Eligible Expenses and Award Amounts
These grants are available to fund any and all expenses required for the development, deployment and assessment of new courses. This includes (but is not limited to):
- The cost of purchasing any required equipment or course materials;
- Compensation for faculty, administrative staff and other instructional staff (e.g. teaching assistants) for all aspects of course development, implementation and assessment, with the limitation that no more than $6,000 will be awarded for the purpose of supplemental salary for all faculty members on a project;
- Funds needed by a department to offset faculty time devoted to course development or implementation that would otherwise be used for teaching other courses;
- Funds to defray any costs to students of participation in the course (e.g. travel expenses for courses that involve activities abroad).
Awards are available for any amount up to $16,000. In all cases, the amount requested should reflect the needs of developing the course and then implementing and assessing it during two successive course offerings. Thus, in the typical case, the total amount awarded will be spent during the course of more than one academic year. In no case will the program fund expenses associated with the implementation of a project after its two-semester pilot implementation. The program is intended to support only the development, pilot implementation and assessment of innovations.
Application Process and Deadlines
Proposals for the upcoming round of awards are due February 1, 2020. A proposal should include:
- The name of at least one full- or part-time member of the faculty who will serve as project leader -- taking primary responsibility for implementing the project;
- A description of the new course or new instructional approach to be developed and deployed, including a description of the high-impact or resource-intensive practices to be developed and implemented;
- A description of the activities to be undertaken to develop the course and implement the pilot offerings of the course;
- A timeline that specifies when development activities will occur, and specifies the two semesters during which the innovations developed will be piloted.

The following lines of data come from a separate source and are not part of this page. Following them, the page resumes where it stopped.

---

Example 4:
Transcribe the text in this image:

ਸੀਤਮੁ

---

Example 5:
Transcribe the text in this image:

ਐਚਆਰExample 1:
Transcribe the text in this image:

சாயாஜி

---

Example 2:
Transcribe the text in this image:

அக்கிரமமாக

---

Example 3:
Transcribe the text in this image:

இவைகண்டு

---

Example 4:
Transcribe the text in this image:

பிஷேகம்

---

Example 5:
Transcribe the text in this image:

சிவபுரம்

- A budget that specifies the total amount requested and estimates the amounts to be spent on each eligible expense;
- A plan for how the innovations will be sustained after the two course offerings funded by this grant, including the projected annual costs of sustaining the course in semesters beyond the two-semester pilot implementation, and a plan for securing any funds needed to cover those costs.

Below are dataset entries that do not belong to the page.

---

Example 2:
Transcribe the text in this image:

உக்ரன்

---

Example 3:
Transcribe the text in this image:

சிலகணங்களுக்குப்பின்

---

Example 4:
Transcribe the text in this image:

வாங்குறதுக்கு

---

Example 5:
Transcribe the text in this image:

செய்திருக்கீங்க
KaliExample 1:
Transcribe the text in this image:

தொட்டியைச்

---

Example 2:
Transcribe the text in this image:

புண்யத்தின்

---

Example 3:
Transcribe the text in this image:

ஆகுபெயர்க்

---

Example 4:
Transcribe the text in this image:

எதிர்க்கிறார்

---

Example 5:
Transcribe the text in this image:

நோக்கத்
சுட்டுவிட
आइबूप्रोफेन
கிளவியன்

- Letters of support from the chairs or directors of the academic departments or programs that will offer the course, and from the chairs or directors of academic departments where any faculty involved in the project have their primary appointments.
Proposals should be sent via email to Stu Jordan at firstname.lastname@example.org. Proposals will be reviewed and award decisions will be made by the Dean of the College, The Dean of the School of Arts & Sciences and the Dean of the Hajim School. The selection process will proceed in two stages. In the first stage, successful proposals will be given a provisional acceptance and award amount. The project leaders of the provisionally accepted proposal will then work with Josephine Seddon, Director of Educational Effectiveness for AS&E, to formulate a plan for assessing the proposed innovation. Once the assessment plan is formulated and agreed to by the project leader and approved by the relevant department chairs, a full budget (including any funds required to implement the assessment plan) will be specified, and a final award decision made. Project leaders will be notified of provisional acceptances by March 1, 2020. Final award decisions will be made by April 1, 2020.